England captain Alastair Cook believes the team's best limited overs days are ahead of them even though they are now again the world's top-ranked side in 50-over international cricket.
Cook's men briefly lost their place at the summit of the standings after a heavy defeat by South Africa in Southampton last week.
But they bounced back in London following wins by four and six wickets in the one-day internationals (ODIs) at The Oval and Lord's respectively.
Sunday's success at Lord's gave England a 2-1 lead in a five-match campaign heading into Wednesday's finale in Nottingham and meant South Africa could no longer achieve the series victory they needed to extend their brief stay at number one.
Meanwhile Australia's recent defeat by Pakistan in Abu Dhabi scuppered their hopes of overtaking England at the head of the standings before the year is out.
"It's certainly not a bad thing," Cook, who last week also became England's Test captain after the retirement of Andrew Strauss, said of being number one.
"But I think we feel this side has its future ahead of it, rather than behind it," explained the 27-year-old opening batsman, who will hope to lead England to a maiden World Cup title in Australia and New Zealand in 2015.
Cook, a member of the England side that lost its position at the head of the Test standings to South Africa earlier this season, added: "We're still striving to improve in all areas.
"We've only been together for a year or so. We've had some really good results, but certainly don't feel like the number one side -- like we did when we got there as a Test team."
England suffered an 80 run-hammering in Southampton but bounced back well.
Sunday's win at Lord's saw them, albeit after Cook won the toss in overcast conditions, restrict South Africa to 220 for eight.
They then overcame the early loss of Cook to make 224 for four with man-of-the-match Ian Bell, revelling in his new role as a one-day opener, scoring 88 and putting on 141 with Warwickshire colleague Jonathan Trott (48).
"Clearly after what's happened this summer, we could have let our heads go down -- a bit of a case of 'here we go again'," said Cook.
"We admitted we didn't get it right at the Ageas Bowl (in Southampton), and we've bounced back really well.
"We've still got a series to win, but I'm very proud of what we've done this weekend in back-to-back matches."
Bell replaced Kevin Pietersen as an opener after the South Africa-born batsman briefly retired from limited overs internationals.
Pietersen has since rescinded that decision but finds himself in England exile over issues of "trust and mutual respect".
He was dropped following his 149 in the drawn second Test against the Proteas last month after it emerged he'd sent "provocative texts", some allegedly critical of his team-mates, to opposition players.
But whatever the Test ramifications, Bell's form means Pietersen has not been missed in one-dayers.
"It was a classy knock again.
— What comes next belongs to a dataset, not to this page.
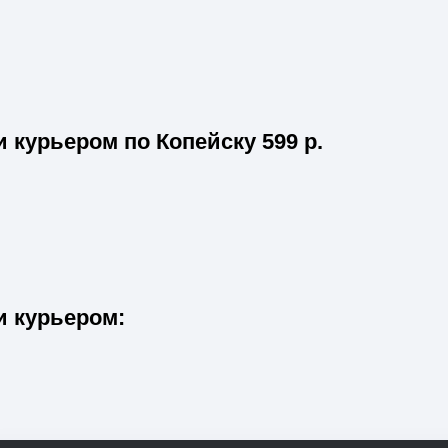
и курьером по Копейску
599
р.
и курьером:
I say that time and time again when you watch Belly play," said Cook.
"He has so much time, and he's delivering the goods at the top of the order. He's come back into the side, and he's been outstanding."
Meanwhile South Africa captain AB de Villiers, disappointed with the way his side had failed to score enough runs for the second consecutive match, was pleased to still have the goal of a series-levelling victory in his sights.
"I'd like to think the whole of the top six play as a unit and we haven't been performing well," said de Villiers. "There's no excuse, the guys are batting in the places they feel comfortable.
"The positive thing is the series is still alive. We can level it, which would be a great achievement, and I really believe we can do that."